Exercise details: Among the following entries, say how many lines contain the word "MENDEZ"; the answer is a number and nothing else.

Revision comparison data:
#####

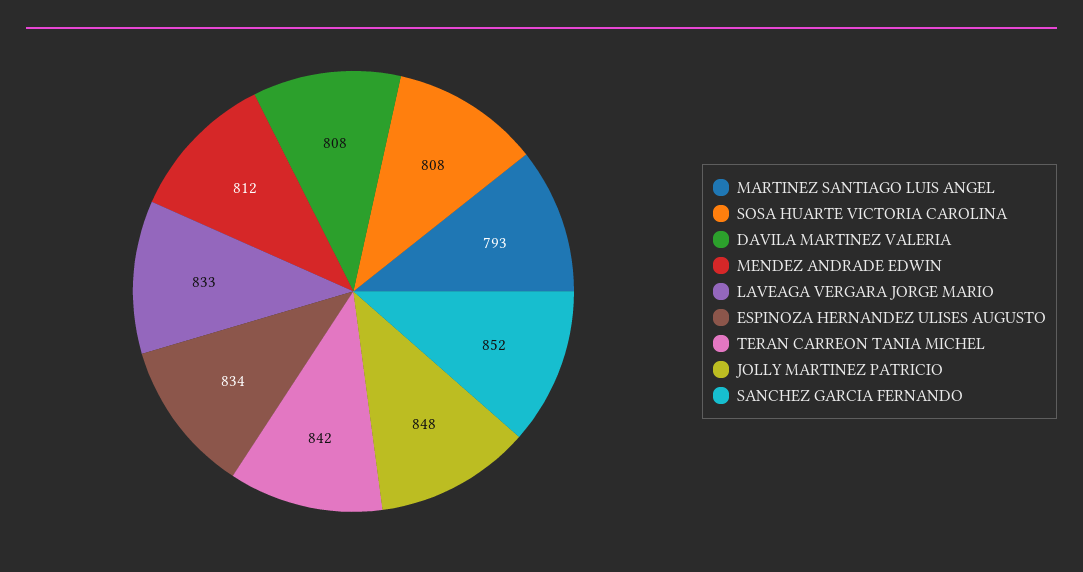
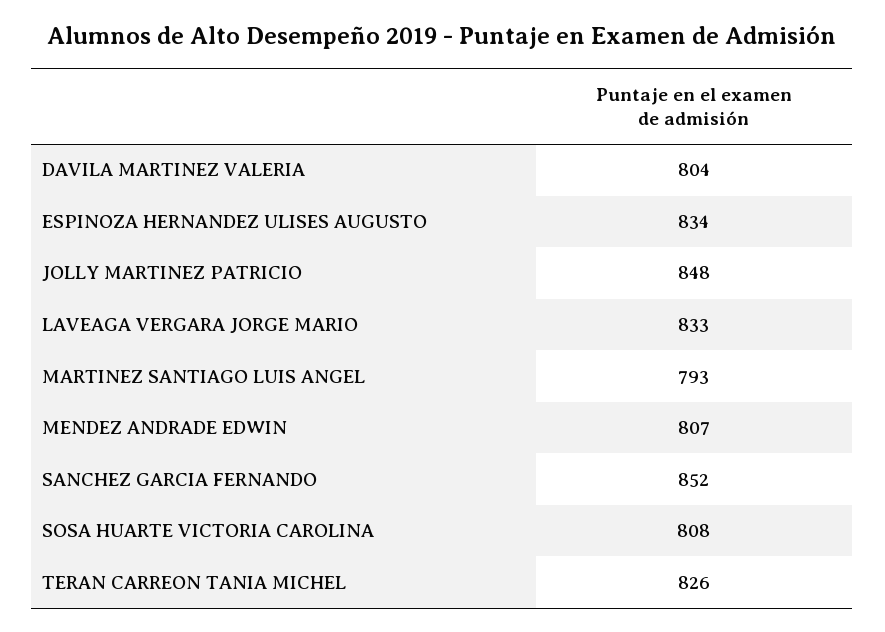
  {
    "MARTINEZ SANTIAGO LUIS ANGEL": 793,
    "SOSA HUARTE VICTORIA CAROLINA": 808,
-   "DAVILA MARTINEZ VALERIA": 808,
+   "DAVILA MARTINEZ VALERIA": 804,
-   "MENDEZ ANDRADE EDWIN": 812,
+   "MENDEZ ANDRADE EDWIN": 807,
    "LAVEAGA VERGARA JORGE MARIO": 833,
    "ESPINOZA HERNANDEZ ULISES AUGUSTO": 834,
-   "TERAN CARREON TANIA MICHEL": 842,
+   "TERAN CARREON TANIA MICHEL": 826,
    "JOLLY MARTINEZ PATRICIO": 848,
    "SANCHEZ GARCIA FERNANDO": 852
  }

#####

Reply to the exercise: 2